22      The Estate fails to point to undisputed evidence showing that Karen signed the quitclaim deed before the Fischers provided written notification to her attorney that they were unwilling to accept responsibility for any legal obligations she had arising out of her life estate.  The Estate also fails to point to undisputed evidence that Karen notified the Fischers that she was not willing to pay the unpaid taxes on the property, which arose out of her life estate, or whether she was unwilling to pay for any other liability she may have to the Fischers as a result of her former life estate interest in the property.  Construing the evidence, as we must, in the light most favorable to the Fischers, we conclude that there remain genuine issues of material fact as to the Fischers’ claims for breach of a duty of care, negligence, and waste.

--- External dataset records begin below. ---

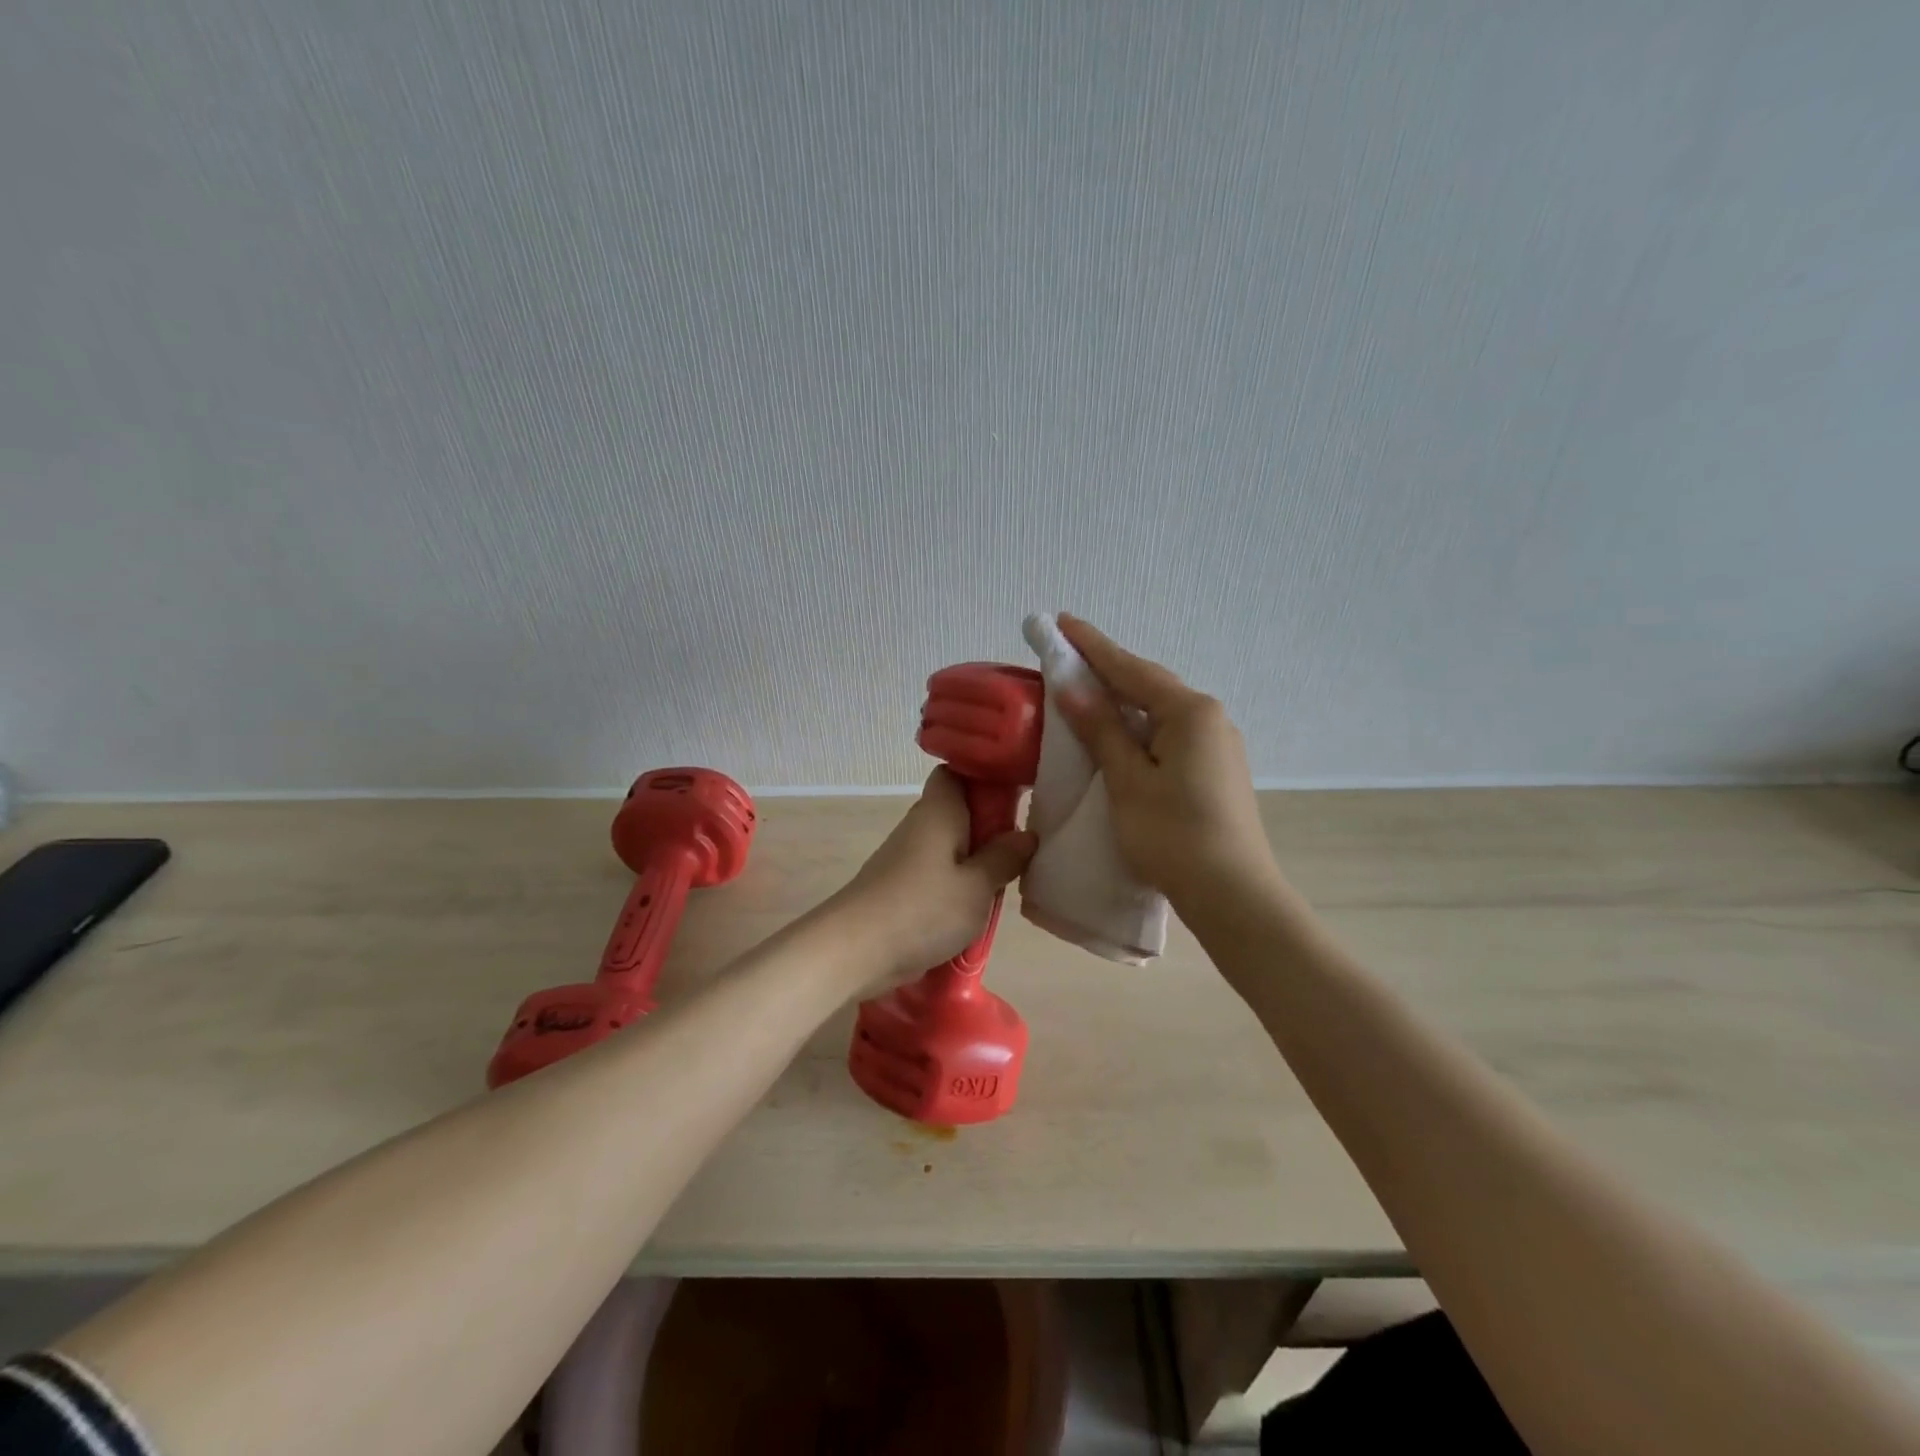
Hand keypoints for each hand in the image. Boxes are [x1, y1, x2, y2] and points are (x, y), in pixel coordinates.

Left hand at [828, 768, 1036, 993]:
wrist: (855, 949)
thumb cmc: (923, 908)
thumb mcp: (978, 886)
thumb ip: (1004, 858)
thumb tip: (1026, 835)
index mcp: (939, 810)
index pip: (957, 771)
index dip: (985, 777)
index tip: (1016, 795)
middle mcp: (920, 824)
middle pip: (958, 811)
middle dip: (989, 827)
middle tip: (1021, 849)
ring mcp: (906, 856)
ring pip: (949, 845)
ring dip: (975, 861)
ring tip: (1004, 883)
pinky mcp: (899, 885)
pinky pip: (937, 873)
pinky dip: (956, 884)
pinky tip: (974, 908)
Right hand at [1053, 615, 1278, 906]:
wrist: (1233, 895)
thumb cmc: (1173, 836)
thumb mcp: (1128, 780)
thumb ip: (1102, 730)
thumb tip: (1072, 687)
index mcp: (1189, 712)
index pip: (1130, 669)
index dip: (1092, 646)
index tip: (1062, 621)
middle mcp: (1210, 718)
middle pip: (1150, 684)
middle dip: (1109, 669)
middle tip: (1069, 655)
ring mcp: (1219, 744)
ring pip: (1161, 711)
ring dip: (1125, 700)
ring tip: (1090, 692)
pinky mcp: (1217, 770)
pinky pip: (1171, 734)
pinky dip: (1141, 727)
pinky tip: (1123, 736)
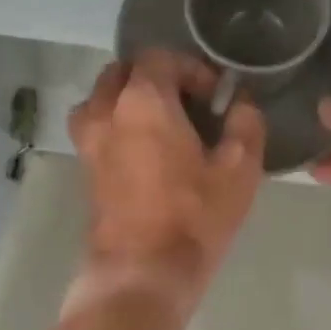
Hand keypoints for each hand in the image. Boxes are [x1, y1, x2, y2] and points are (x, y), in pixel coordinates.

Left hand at [67, 49, 265, 315]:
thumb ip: (245, 125)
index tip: (213, 96)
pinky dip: (117, 125)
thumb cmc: (194, 217)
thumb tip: (241, 104)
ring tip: (160, 125)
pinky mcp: (84, 171)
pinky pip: (96, 129)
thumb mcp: (239, 170)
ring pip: (101, 99)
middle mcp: (106, 112)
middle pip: (122, 72)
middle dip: (155, 77)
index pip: (159, 57)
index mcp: (143, 101)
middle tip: (187, 104)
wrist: (142, 272)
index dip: (190, 67)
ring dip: (128, 100)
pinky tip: (146, 153)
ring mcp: (89, 142)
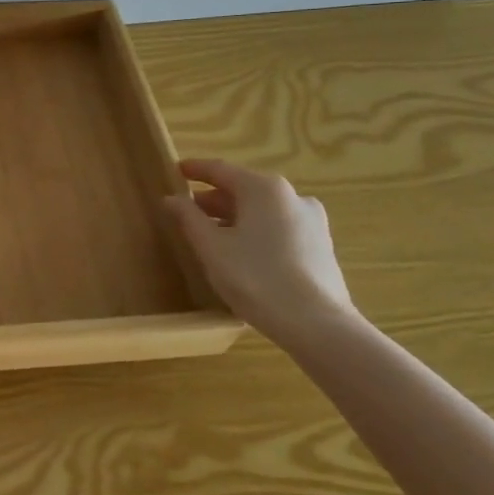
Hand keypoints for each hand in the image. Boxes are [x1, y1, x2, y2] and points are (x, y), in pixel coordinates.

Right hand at [163, 157, 358, 340]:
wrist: (317, 325)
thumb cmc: (256, 278)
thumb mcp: (211, 247)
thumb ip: (188, 218)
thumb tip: (171, 198)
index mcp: (264, 189)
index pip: (221, 170)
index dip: (195, 169)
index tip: (176, 170)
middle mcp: (292, 196)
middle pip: (244, 189)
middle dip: (214, 199)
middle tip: (188, 211)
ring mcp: (312, 221)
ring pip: (263, 210)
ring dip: (235, 217)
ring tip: (212, 235)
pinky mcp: (322, 246)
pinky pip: (280, 228)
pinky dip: (256, 231)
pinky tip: (243, 253)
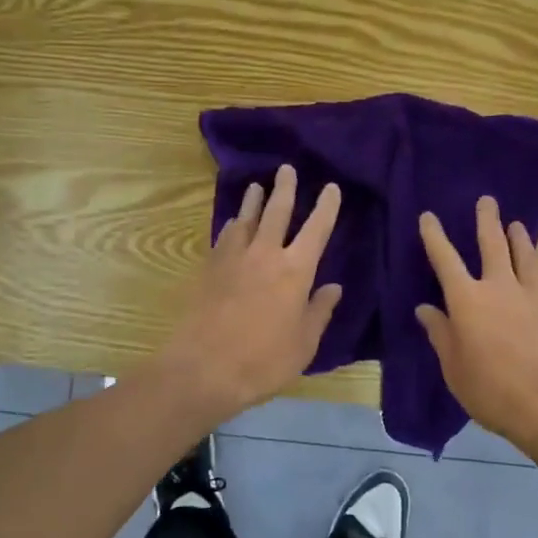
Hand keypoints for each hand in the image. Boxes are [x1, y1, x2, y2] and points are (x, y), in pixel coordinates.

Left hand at [158, 164, 342, 424]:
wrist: (203, 368)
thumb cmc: (263, 361)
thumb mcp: (304, 344)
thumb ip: (319, 311)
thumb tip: (333, 287)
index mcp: (295, 270)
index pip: (316, 229)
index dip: (326, 207)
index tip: (330, 187)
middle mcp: (265, 254)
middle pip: (277, 211)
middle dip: (285, 188)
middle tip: (287, 168)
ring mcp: (234, 258)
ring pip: (247, 218)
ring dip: (254, 200)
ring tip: (257, 186)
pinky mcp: (210, 268)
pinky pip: (224, 236)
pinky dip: (233, 225)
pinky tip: (233, 223)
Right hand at [416, 197, 537, 454]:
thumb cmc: (492, 390)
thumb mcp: (454, 368)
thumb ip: (441, 335)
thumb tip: (425, 309)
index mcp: (467, 300)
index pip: (445, 259)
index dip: (435, 236)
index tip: (429, 216)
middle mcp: (499, 288)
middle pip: (492, 245)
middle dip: (487, 220)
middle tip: (487, 200)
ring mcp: (533, 296)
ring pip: (525, 257)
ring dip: (519, 238)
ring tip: (516, 224)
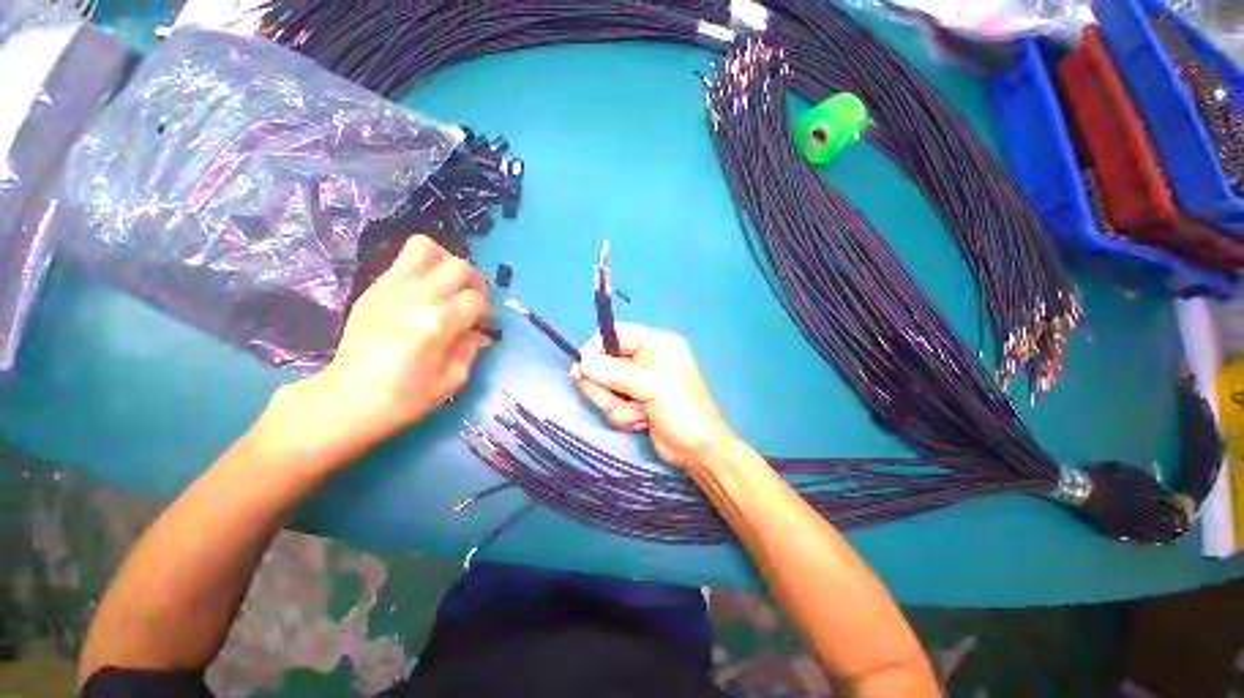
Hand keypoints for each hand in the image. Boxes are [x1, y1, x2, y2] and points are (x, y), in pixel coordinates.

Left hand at [288, 237, 490, 449]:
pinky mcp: (374, 288)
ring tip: (448, 285)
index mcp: (436, 323)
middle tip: (471, 301)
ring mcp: (390, 288)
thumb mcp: (451, 380)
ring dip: (445, 262)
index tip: (483, 325)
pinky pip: (403, 260)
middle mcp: (415, 297)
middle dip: (474, 281)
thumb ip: (471, 348)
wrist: (346, 399)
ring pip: (426, 247)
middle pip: (458, 265)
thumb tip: (480, 332)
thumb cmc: (403, 398)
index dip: (486, 312)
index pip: (475, 300)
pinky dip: (423, 268)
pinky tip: (425, 292)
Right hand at [571, 323, 737, 469]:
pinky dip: (622, 415)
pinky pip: (612, 402)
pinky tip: (640, 422)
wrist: (698, 451)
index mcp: (657, 345)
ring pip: (606, 385)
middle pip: (606, 362)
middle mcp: (646, 359)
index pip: (618, 333)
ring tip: (637, 415)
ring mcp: (639, 380)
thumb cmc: (683, 412)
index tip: (582, 366)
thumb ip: (616, 374)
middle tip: (610, 401)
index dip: (597, 347)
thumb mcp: (652, 389)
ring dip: (616, 405)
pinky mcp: (634, 399)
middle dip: (606, 386)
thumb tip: (583, 361)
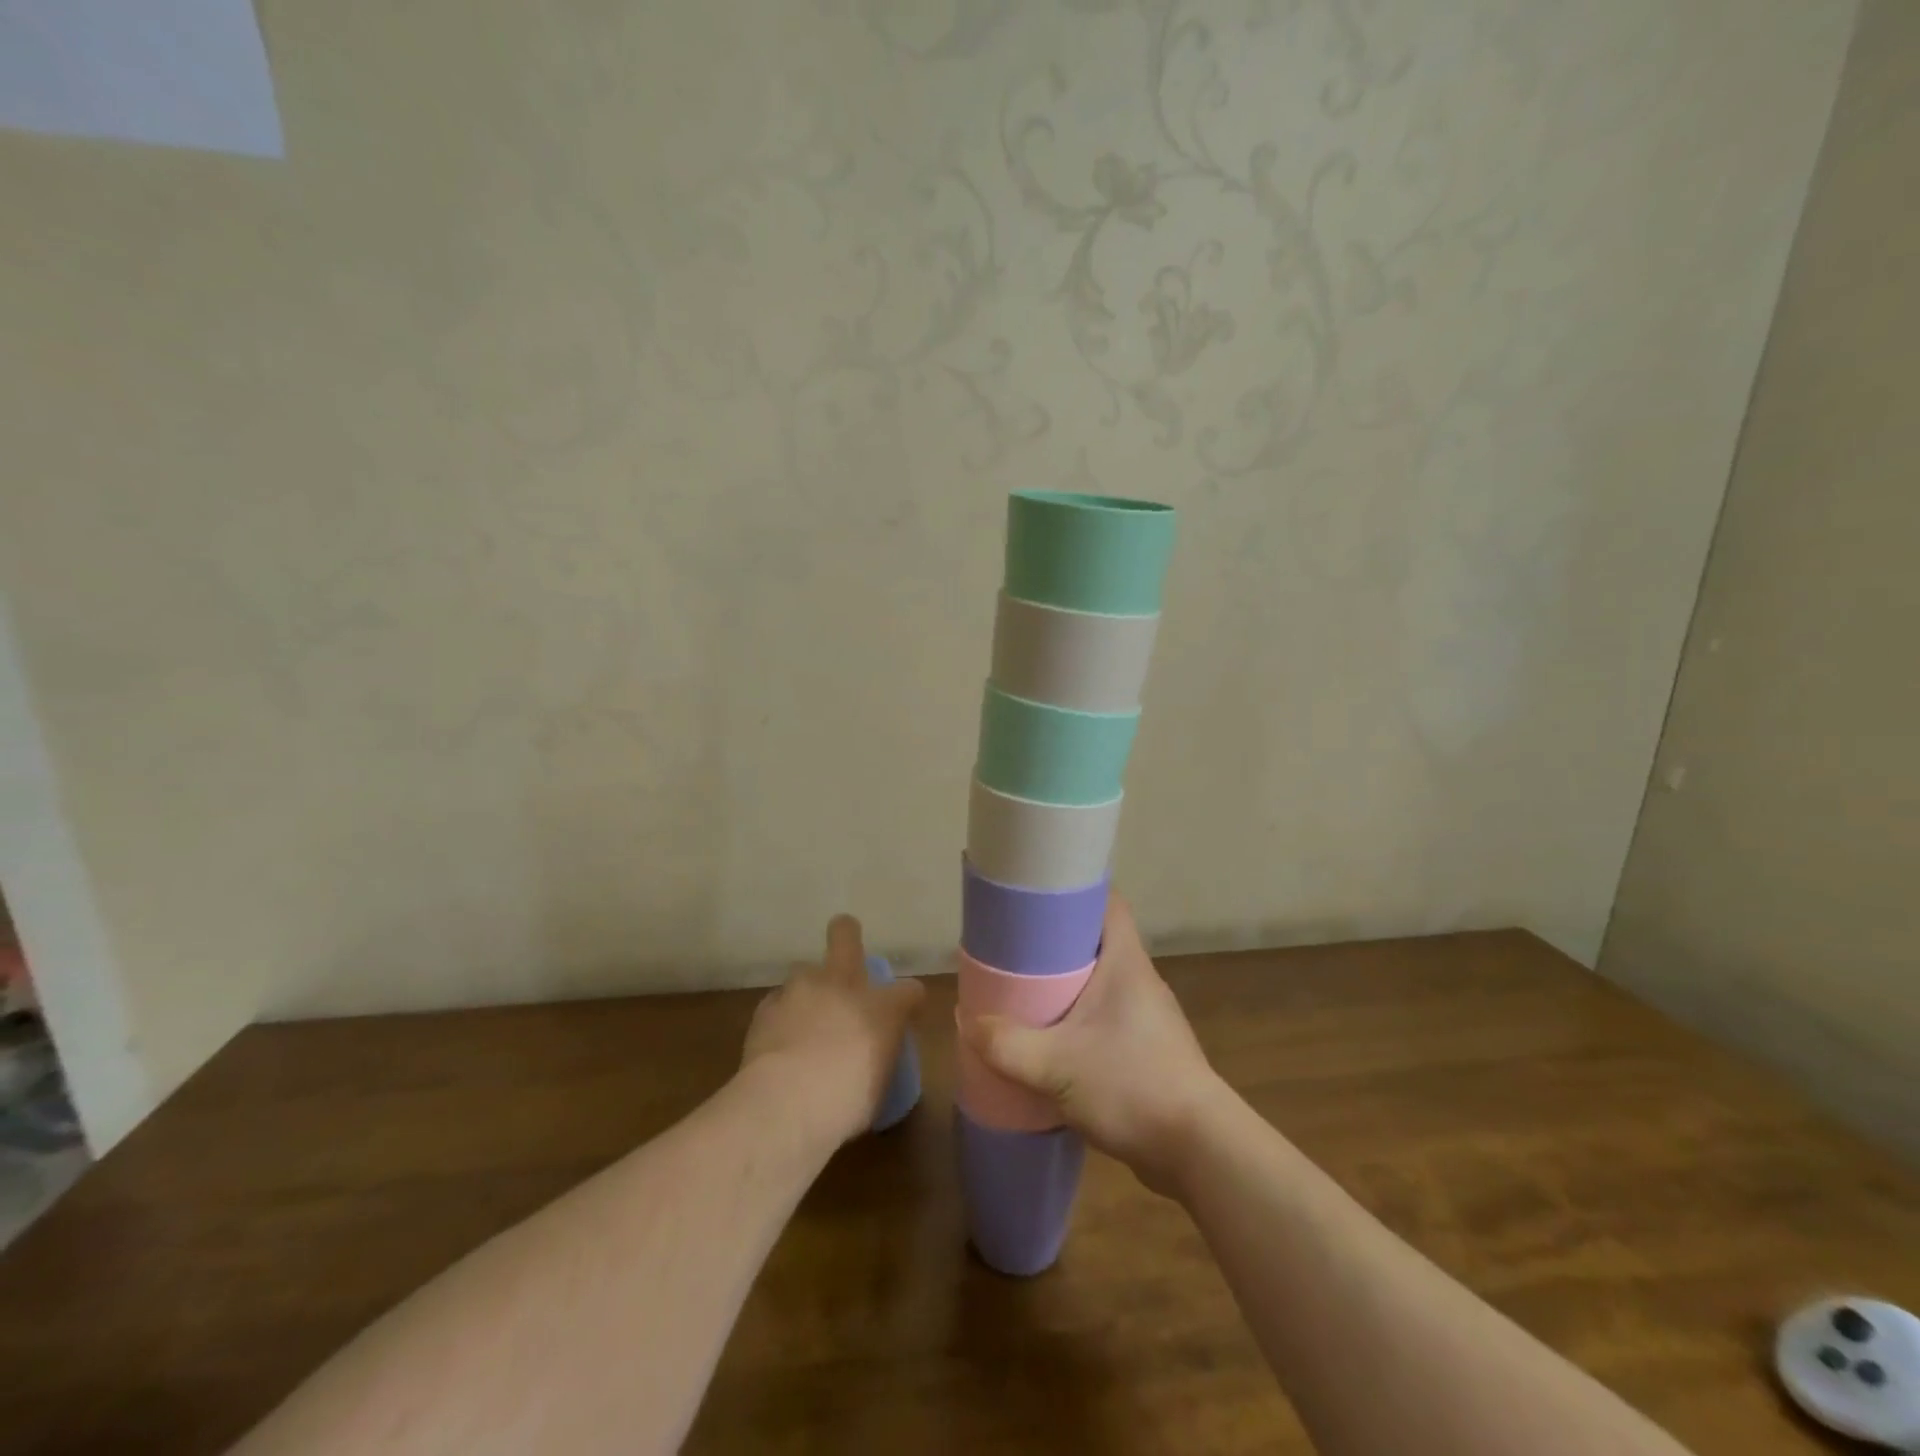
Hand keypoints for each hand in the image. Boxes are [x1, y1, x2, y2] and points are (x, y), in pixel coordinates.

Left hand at [741, 914, 924, 1146]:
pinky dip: (781, 1017)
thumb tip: (871, 1060)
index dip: (909, 999)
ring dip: (808, 988)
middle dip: (846, 933)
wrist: (785, 1104)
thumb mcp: (877, 1088)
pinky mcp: (767, 1007)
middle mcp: (844, 986)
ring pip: (805, 970)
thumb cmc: (845, 1102)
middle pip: (846, 934)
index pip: (909, 990)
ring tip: (804, 1016)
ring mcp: (801, 990)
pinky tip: (778, 1040)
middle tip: (845, 950)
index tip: (907, 1012)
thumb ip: (878, 1060)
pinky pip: (777, 1003)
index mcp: (882, 1008)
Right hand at [961, 894, 1225, 1194]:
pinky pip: (1105, 1019)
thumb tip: (965, 1021)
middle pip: (1096, 942)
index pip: (1107, 903)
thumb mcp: (1056, 1065)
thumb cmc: (1131, 1084)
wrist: (1199, 1150)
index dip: (1073, 892)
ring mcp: (1147, 1017)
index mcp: (1126, 962)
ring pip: (1099, 983)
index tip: (1035, 896)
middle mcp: (1140, 980)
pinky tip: (1052, 1042)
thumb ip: (1006, 1044)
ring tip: (1024, 993)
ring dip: (1066, 986)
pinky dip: (1079, 1021)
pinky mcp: (1148, 1050)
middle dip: (1056, 943)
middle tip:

23      For the reasons discussed above, we affirm the order dismissing Hansen from the suit; as to the order of summary judgment in favor of the Estate, we affirm in part and reverse in part, and remand for further proceedings consistent with this opinion.  No costs to any party.

            By the Court.—Order affirmed; order affirmed in part, reversed in part and cause remanded. 

            Not recommended for publication in the official reports.





[1]  All references to the Wisconsin Statutes are to the 2011-12 version unless otherwise noted.